Illustration. © Reuters

Les gardes des centres fermés bientôt autorisés à « battre les migrants à mort » en Australie ?

Marie Gathon
Marie Gathon Journaliste Levif.be

Un amendement de loi pourrait bientôt autoriser les gardiens des centres de détentions pour demandeurs d’asile à utiliser la force contre les migrants s’ils estiment que c’est nécessaire.

En Australie, où la politique d’immigration est déjà particulièrement dure, un projet d’amendement de la loi sur les centres de détention propose de renforcer le pouvoir des gardiens, rapporte le Guardian. Si la loi est votée, ils auront le droit d’utiliser la force en toute impunité s’ils estiment que c’est nécessaire « pour protéger la vie, la santé ou la sécurité des personnes en détention ou pour maintenir l’ordre et la paix au sein du centre de détention ».

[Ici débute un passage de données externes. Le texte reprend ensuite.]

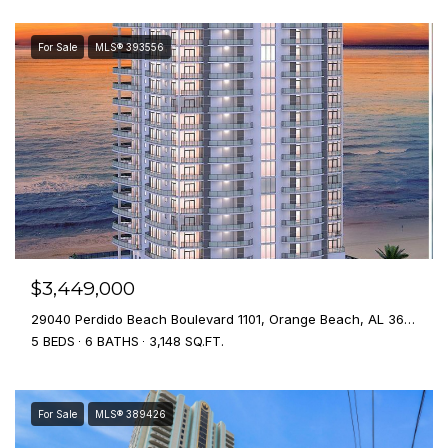
For Sale
MLS® 393556
$3,449,000
29040 Perdido Beach Boulevard 1101, Orange Beach, AL 36561
5 BEDS
6 BATHS
3,148 SQ.FT.
For Sale
MLS® 389426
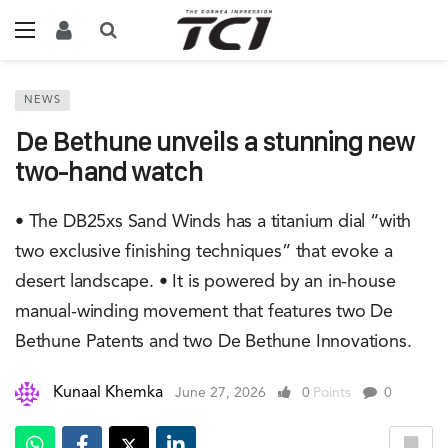
NEWS
De Bethune unveils a stunning new
two-hand watch
• The DB25xs Sand Winds has a titanium dial “with
two exclusive finishing techniques” that evoke a
desert landscape. • It is powered by an in-house
manual-winding movement that features two De
Bethune Patents and two De Bethune Innovations.
Kunaal Khemka
June 27, 2026
0
Points
0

Des intellectuels et défenseurs des droits de l’Homme s’insurgent contre cette proposition qui pourrait mener à de nombreuses dérives.

C’est ce que dénonce Stephen Charles, un ancien juge australien. Selon lui, cette nouvelle loi va « inévitablement encourager la violence des gardes à l’égard des demandeurs d’asile ». Cela les autoriserait même « à les battre à mort », affirme-t-il dans les colonnes du Guardian. Cela revient, selon le juge, à donner à des personnes qui ont un niveau de formation plus faible, un niveau de pouvoir plus élevé que celui des policiers australiens.

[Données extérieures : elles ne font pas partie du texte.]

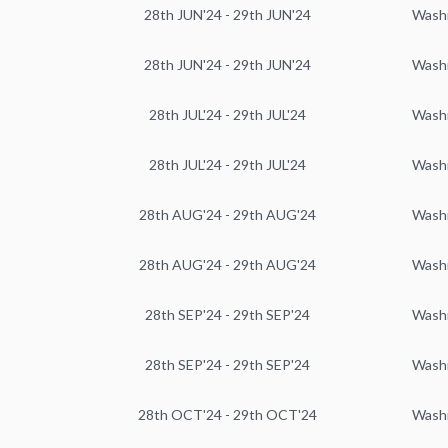
28th JUN'24 - 29th JUN'24
Wash
28th JUN'24 - 29th JUN'24
Wash
28th JUL'24 - 29th JUL'24
Wash
28th JUL'24 - 29th JUL'24
Wash
28th AUG'24 - 29th AUG'24
Wash
28th AUG'24 - 29th AUG'24
Wash
28th SEP'24 - 29th SEP'24
Wash
28th SEP'24 - 29th SEP'24
Wash
28th OCT'24 - 29th OCT'24
Wash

Il compare ainsi les nouveaux pouvoirs donnés aux gardiens, aux pouvoirs des policiers américains qui peuvent tuer un Noir en rue sans raison évidente et être ensuite acquittés. « Cet amendement à la loi sur l’immigration va en effet autoriser les gardes à battre à mort les migrants s’ils pensent que c’est nécessaire…de la faire », explique-t-il.

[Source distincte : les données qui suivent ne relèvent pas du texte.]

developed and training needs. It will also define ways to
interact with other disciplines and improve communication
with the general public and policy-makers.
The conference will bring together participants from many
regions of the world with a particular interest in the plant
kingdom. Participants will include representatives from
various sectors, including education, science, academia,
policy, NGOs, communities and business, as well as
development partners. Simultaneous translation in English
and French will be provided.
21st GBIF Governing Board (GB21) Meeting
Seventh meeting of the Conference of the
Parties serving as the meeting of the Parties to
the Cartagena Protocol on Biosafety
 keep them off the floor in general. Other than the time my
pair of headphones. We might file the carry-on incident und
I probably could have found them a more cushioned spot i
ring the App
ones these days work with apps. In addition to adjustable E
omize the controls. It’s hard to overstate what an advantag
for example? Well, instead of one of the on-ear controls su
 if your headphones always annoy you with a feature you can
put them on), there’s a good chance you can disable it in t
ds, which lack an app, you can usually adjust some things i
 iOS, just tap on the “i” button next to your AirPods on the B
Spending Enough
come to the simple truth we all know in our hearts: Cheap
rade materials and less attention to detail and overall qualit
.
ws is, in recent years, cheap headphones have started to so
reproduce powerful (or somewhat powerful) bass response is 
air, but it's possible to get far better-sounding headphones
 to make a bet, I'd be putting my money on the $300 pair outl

L’amendement prévoit donc de donner aux entreprises privées qui gèrent les centres et aux gardiens, une immunité de responsabilité civile et pénale à moins qu’il puisse être démontré que l’utilisation de la force a été faite de manière abusive.

Selon Guillian Triggs, la présidente de la Commission australienne des droits de l’Homme, il sera d’ailleurs « pratiquement impossible » de lancer une procédure judiciaire en raison des difficultés à démontrer la mauvaise foi dans ce cas.

Gabrielle Appleby, professeure à l’université de Nouvelle-Galle du Sud, a pour sa part dénoncé le fait que « les personnes visées par ce projet de loi ne sont pas des agents du ministère, mais des agents privés ». Elle a également souligné le fait que la formation des agents en question n’est pas évoquée dans le projet de loi et qu’elle sera laissée à l’appréciation du ministre en charge. Mais selon elle, l’autorité du ministre ne suffit pas sur cette question, car cela signifie qu’elle ne sera pas soumise au contrôle parlementaire.

Le gouvernement de Tony Abbot, à l’origine de cet amendement, n’en est pas à son coup d’essai en matière de politique répressive sur l’immigration. En 2014, une campagne anti-immigration avait été lancée à l’initiative du gouvernement. « Pas question. Vous ne ferez pas de l’Australie votre maison », disaient les affiches traduites dans 16 langues et diffusées en Irak, en Iran, en Afghanistan et au Sri Lanka, entre autres, d’où viennent la plupart des immigrés clandestins.

En octobre dernier, un député indépendant avait même demandé à la Cour pénale internationale (CPI) d’enquêter sur la politique d’immigration très restrictive du gouvernement australien qu’il accusait de « crime contre l’humanité ».